Authentication & Authorization
Metatate does not implement custom authentication. It relies entirely on Snowflake's native authentication and authorization, which means users are authenticated by Snowflake before they ever reach the application.
Session Flow
Key points:
- Snowflake handles authentication — users log in through Snowflake's standard mechanisms (username/password, SSO, MFA, key pair)
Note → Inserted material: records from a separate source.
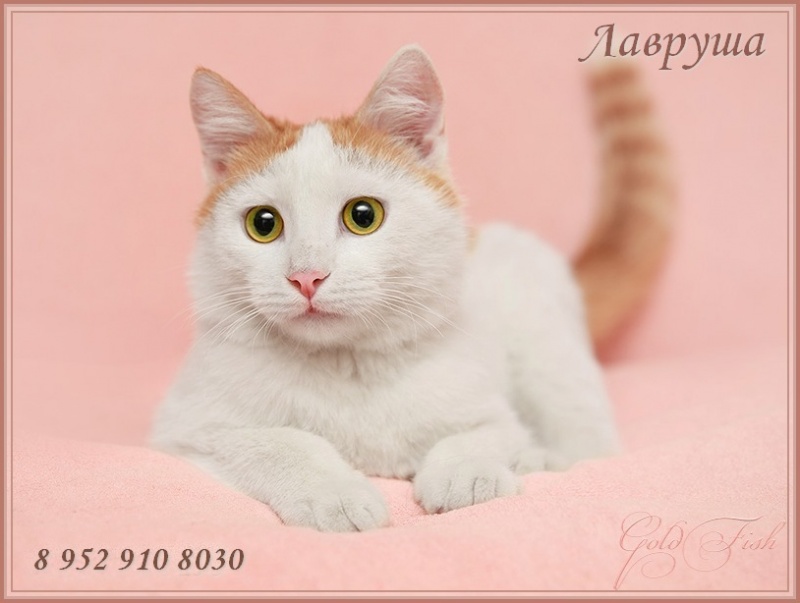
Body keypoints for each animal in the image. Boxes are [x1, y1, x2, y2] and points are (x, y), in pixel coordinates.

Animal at [151, 45, 673, 532]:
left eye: (363, 215)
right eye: (263, 224)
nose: (307, 276)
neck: (350, 370)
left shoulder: (490, 408)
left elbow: (485, 433)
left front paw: (468, 473)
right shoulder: (184, 430)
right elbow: (278, 442)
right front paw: (334, 495)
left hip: (552, 361)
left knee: (588, 444)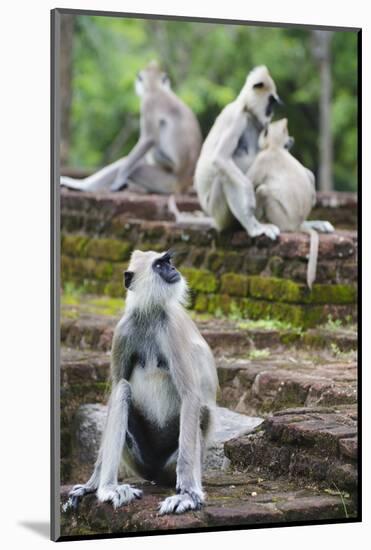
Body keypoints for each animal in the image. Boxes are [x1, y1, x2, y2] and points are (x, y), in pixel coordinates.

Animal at [60, 62, 203, 196]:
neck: (156, 89)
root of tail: (183, 185)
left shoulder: (148, 103)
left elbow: (148, 139)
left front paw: (119, 179)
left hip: (166, 182)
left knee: (139, 167)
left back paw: (82, 186)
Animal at [68, 251, 218, 516]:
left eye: (168, 261)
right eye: (160, 265)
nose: (174, 269)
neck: (149, 313)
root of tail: (155, 474)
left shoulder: (171, 328)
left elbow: (190, 396)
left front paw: (188, 493)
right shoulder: (123, 329)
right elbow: (115, 390)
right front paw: (90, 484)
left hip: (170, 463)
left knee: (202, 411)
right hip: (137, 459)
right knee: (122, 389)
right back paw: (108, 488)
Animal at [195, 66, 282, 240]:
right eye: (271, 101)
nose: (271, 113)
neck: (246, 109)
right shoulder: (237, 117)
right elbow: (220, 159)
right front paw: (248, 195)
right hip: (218, 212)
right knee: (224, 176)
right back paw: (254, 228)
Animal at [248, 117, 336, 288]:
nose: (292, 140)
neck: (276, 148)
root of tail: (297, 224)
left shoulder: (262, 158)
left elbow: (248, 183)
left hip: (281, 218)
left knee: (263, 190)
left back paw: (263, 222)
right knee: (309, 174)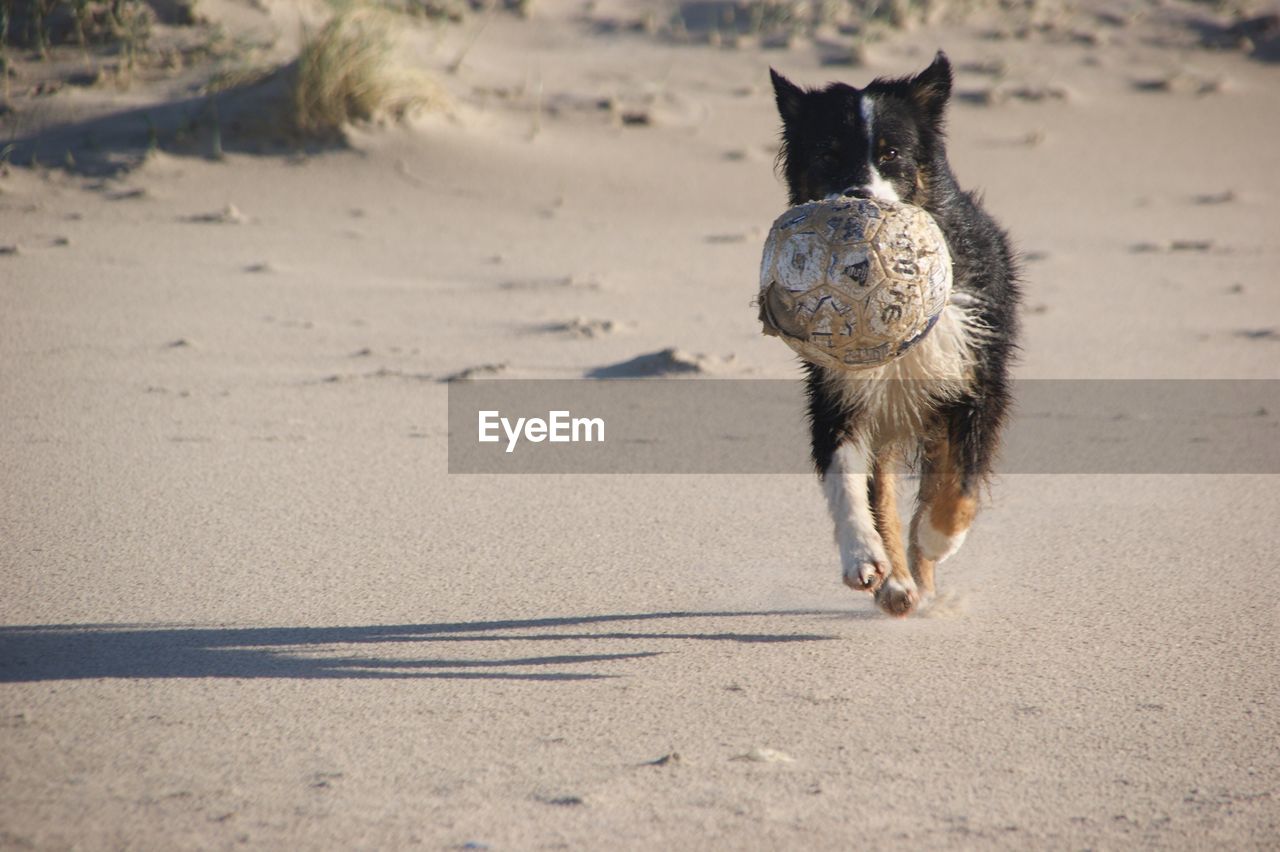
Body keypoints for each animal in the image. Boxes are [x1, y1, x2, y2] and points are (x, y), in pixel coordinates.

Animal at [762, 51, 1024, 611]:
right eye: (827, 154)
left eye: (891, 153)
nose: (859, 196)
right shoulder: (838, 391)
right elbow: (848, 483)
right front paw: (863, 558)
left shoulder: (975, 380)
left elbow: (960, 482)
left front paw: (937, 538)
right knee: (880, 487)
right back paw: (897, 583)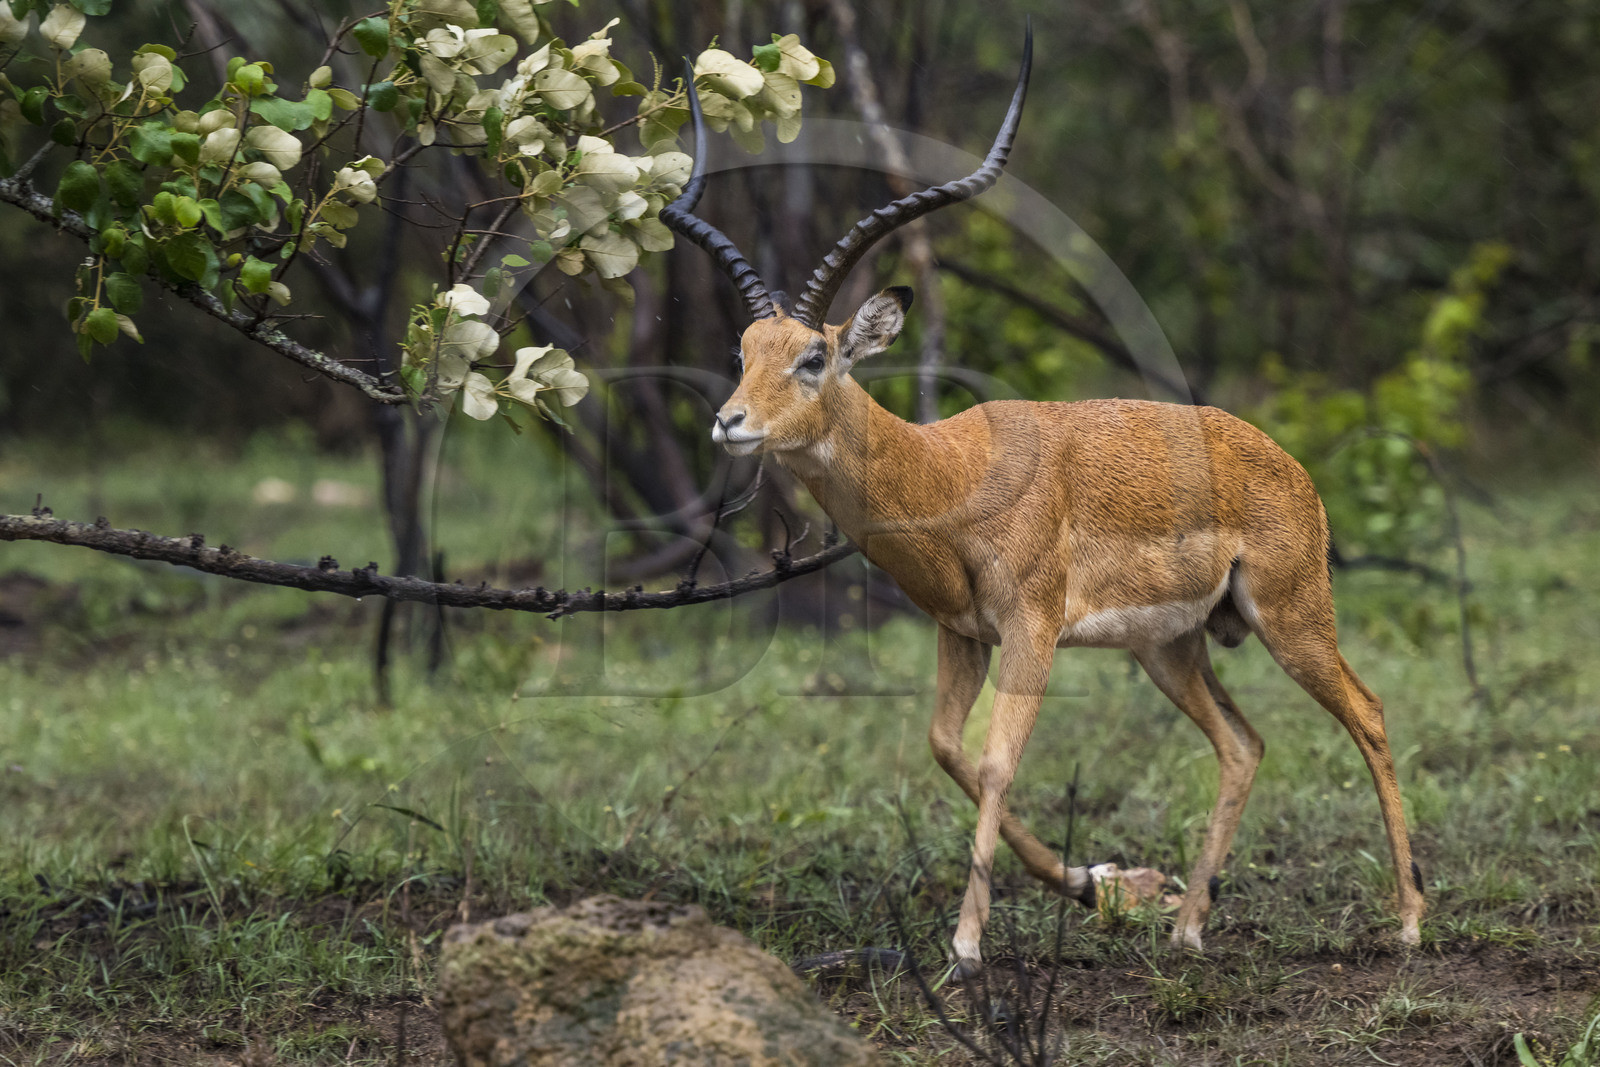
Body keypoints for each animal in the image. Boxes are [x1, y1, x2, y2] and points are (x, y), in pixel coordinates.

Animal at [662, 27, 1424, 977]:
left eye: (815, 355)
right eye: (743, 349)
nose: (730, 422)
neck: (946, 472)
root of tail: (1288, 465)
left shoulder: (1032, 626)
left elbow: (994, 762)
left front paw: (966, 946)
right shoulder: (960, 632)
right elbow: (947, 747)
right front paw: (1091, 884)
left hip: (1290, 617)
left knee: (1369, 711)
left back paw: (1409, 920)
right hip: (1170, 647)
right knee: (1243, 742)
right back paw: (1187, 925)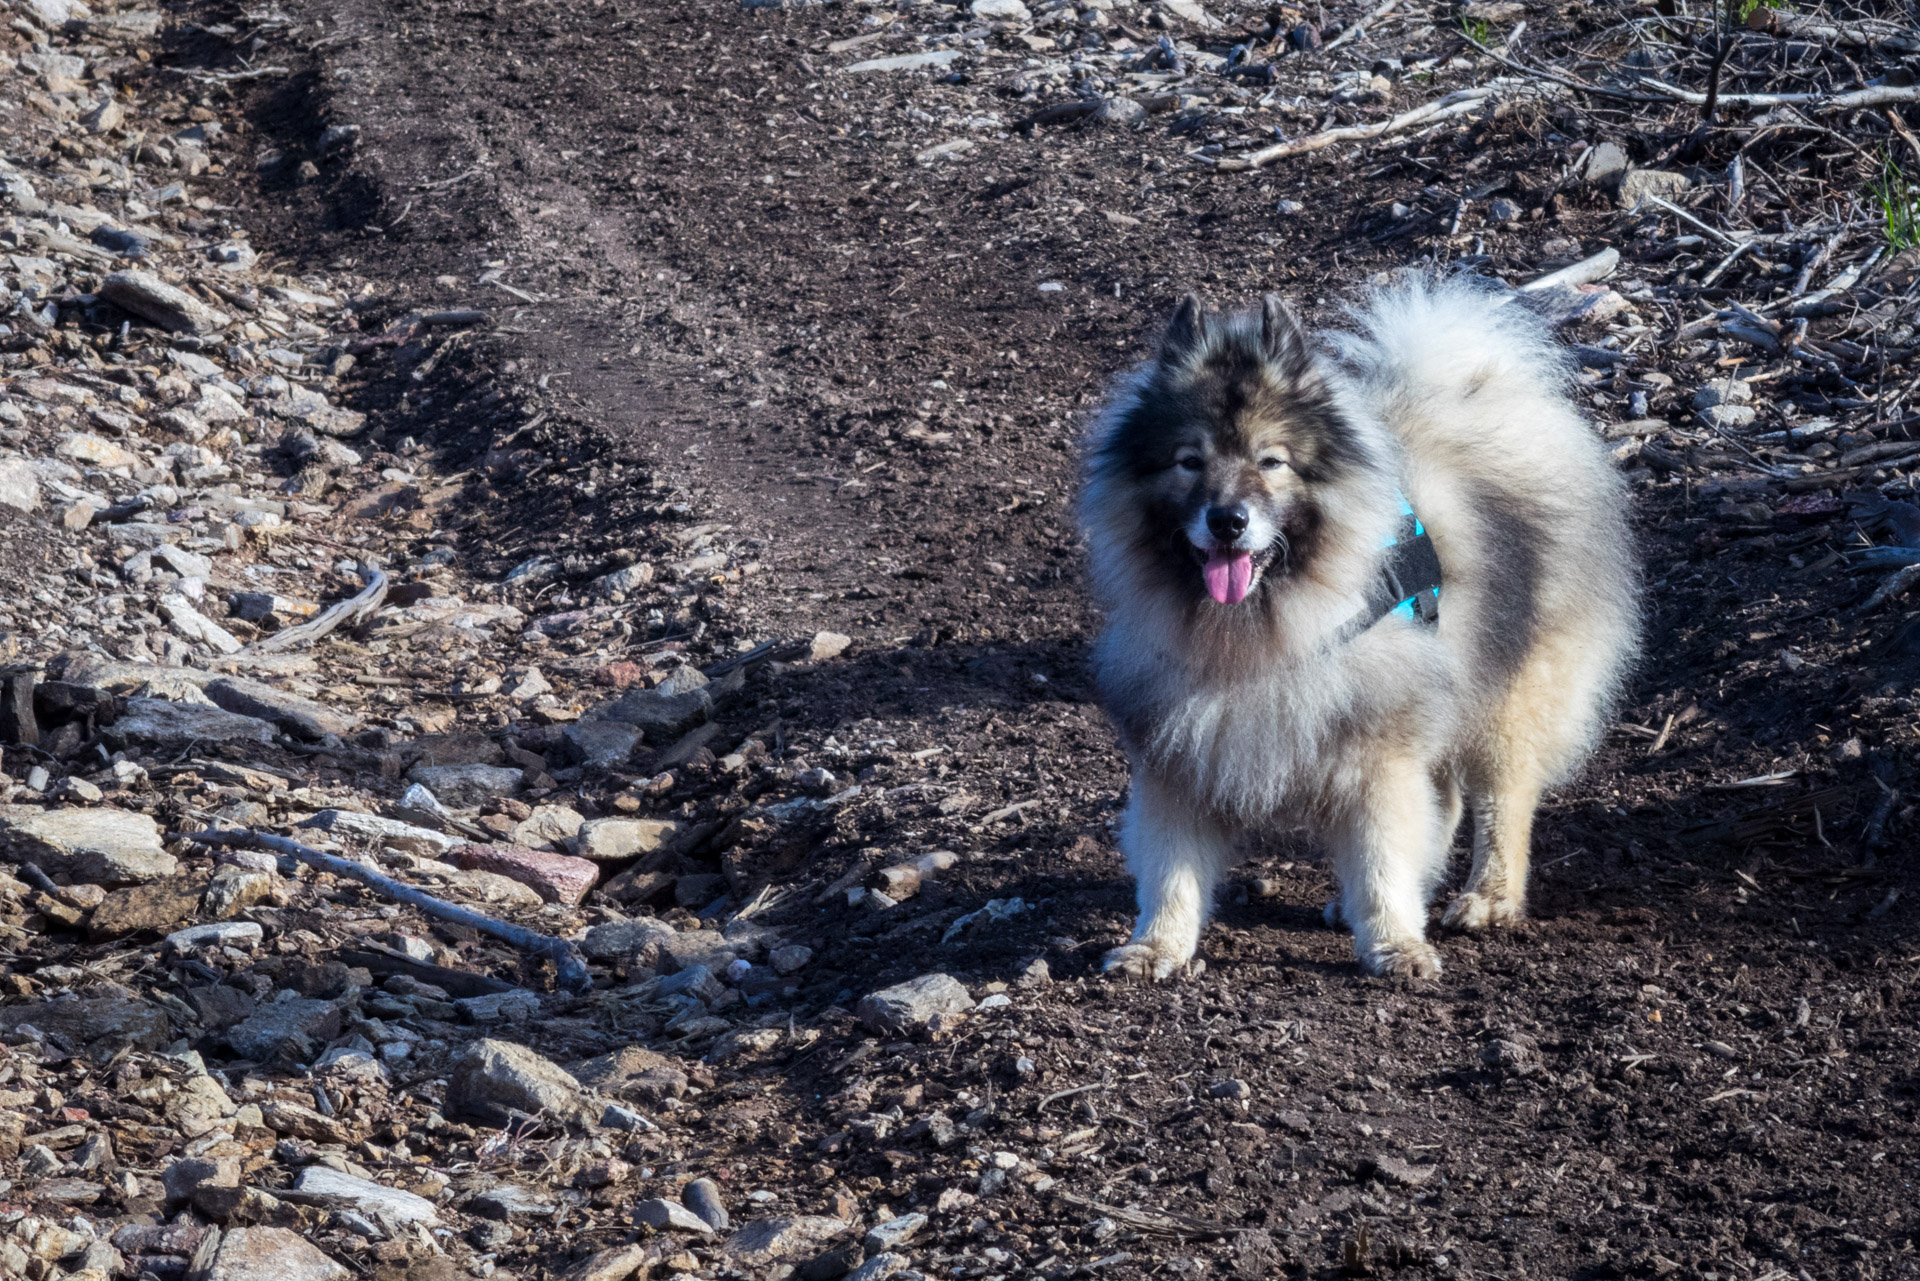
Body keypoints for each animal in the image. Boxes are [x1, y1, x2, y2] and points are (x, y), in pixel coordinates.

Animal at [1082, 278, 1635, 983]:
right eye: (1188, 461)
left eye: (1272, 461)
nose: (1228, 520)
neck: (1259, 632)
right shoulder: (1178, 755)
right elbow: (1170, 871)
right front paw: (1157, 946)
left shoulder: (1379, 753)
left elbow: (1381, 857)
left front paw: (1394, 942)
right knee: (1449, 800)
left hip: (1506, 702)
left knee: (1501, 803)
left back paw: (1488, 898)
- Snowsight is the entry point — users access the app through the Snowflake UI or the Streamlit launcher
- SPCS ingress validates the session — only authenticated Snowflake users can reach the application endpoints
- No credentials stored — the application never sees or stores user passwords, tokens, or API keys
- Identity is inherited — the backend operates with the calling user's Snowflake identity and privileges
Application Roles
Metatate defines two application roles that control feature access within the app:
app_admin
Full access to all application features.
| Capability | Access |
|---|---|
| View governance catalog | Yes |
| Create and edit policies | Yes |
| Deploy and materialize policies | Yes |
| Manage table references | Yes |
| Configure tenant settings | Yes |
| View activity and decision logs | Yes |
| Access AI features | Yes |
| Manage app roles and users | Yes |
app_user
Standard access for day-to-day governance operations.
| Capability | Access |
|---|---|
| View governance catalog | Yes |
| Create and edit policies | Yes |
| Deploy and materialize policies | Yes |
| Manage table references | No |
| Configure tenant settings | No |
| View activity and decision logs | Yes (own activity) |
| Access AI features | Yes |
| Manage app roles and users | No |
Permission Matrix
Schema Access
| Schema | app_admin | app_user |
|---|---|---|
app_data | Read / Write | Read |
core | Read / Execute | Read / Execute |
app_public | Read / Execute | Read / Execute |
app_internal | Full | No access |
Table Access
| Table | app_admin | app_user |
|---|---|---|
| Governance tables (6) | Read / Write | Read |
| Staging tables (6) | Read / Write | No access |
tenant_config | Read / Write | Read |
activity_log | Read / Write | Read (own) |
governance_snapshots | Read | Read |
governance_decision_log | Read | Read |
Procedure Access
| Procedure | app_admin | app_user |
|---|---|---|
| Policy compilation | Execute | Execute |
| Governance materialization | Execute | Execute |
| Tenant configuration | Execute | No access |
| Reference management | Execute | No access |
| MCP tools | Execute | Execute |
Consumer-Controlled Access
The consumer retains full control over what data the application can see through Snowflake's reference system:
DATABASE_CATALOG Reference
- Type: Multi-valued table reference
- Access level: SELECT only
- Purpose: Allows Metatate to read table metadata (column names, data types) for governance catalog
- Consumer control: The consumer chooses exactly which tables to share. The app cannot access any table not explicitly granted.
APP_WAREHOUSE Reference
- Type: Warehouse reference
- Purpose: Provides compute for queries and MCP tool execution
- Consumer control: The consumer provides their own warehouse. The app does not create or manage warehouses.
What the App Cannot Do
- Cannot read data from tables not in the DATABASE_CATALOG reference
- Cannot write to any consumer table (SELECT only access)
- Cannot create objects in consumer schemas
- Cannot access other applications or databases
- Cannot modify consumer roles or grants
- Cannot make external network calls
No Custom Authentication
There are several things Metatate deliberately does not do:
- No login page — users are already authenticated by Snowflake
- No user database — user identity comes from Snowflake
- No API keys — backend calls use the Snowflake session context
- No OAuth flows — no external identity providers
- No session management — SPCS handles session lifecycle
- No password storage — not applicable
This design eliminates an entire class of security concerns (credential storage, session hijacking, token management) by delegating authentication entirely to Snowflake.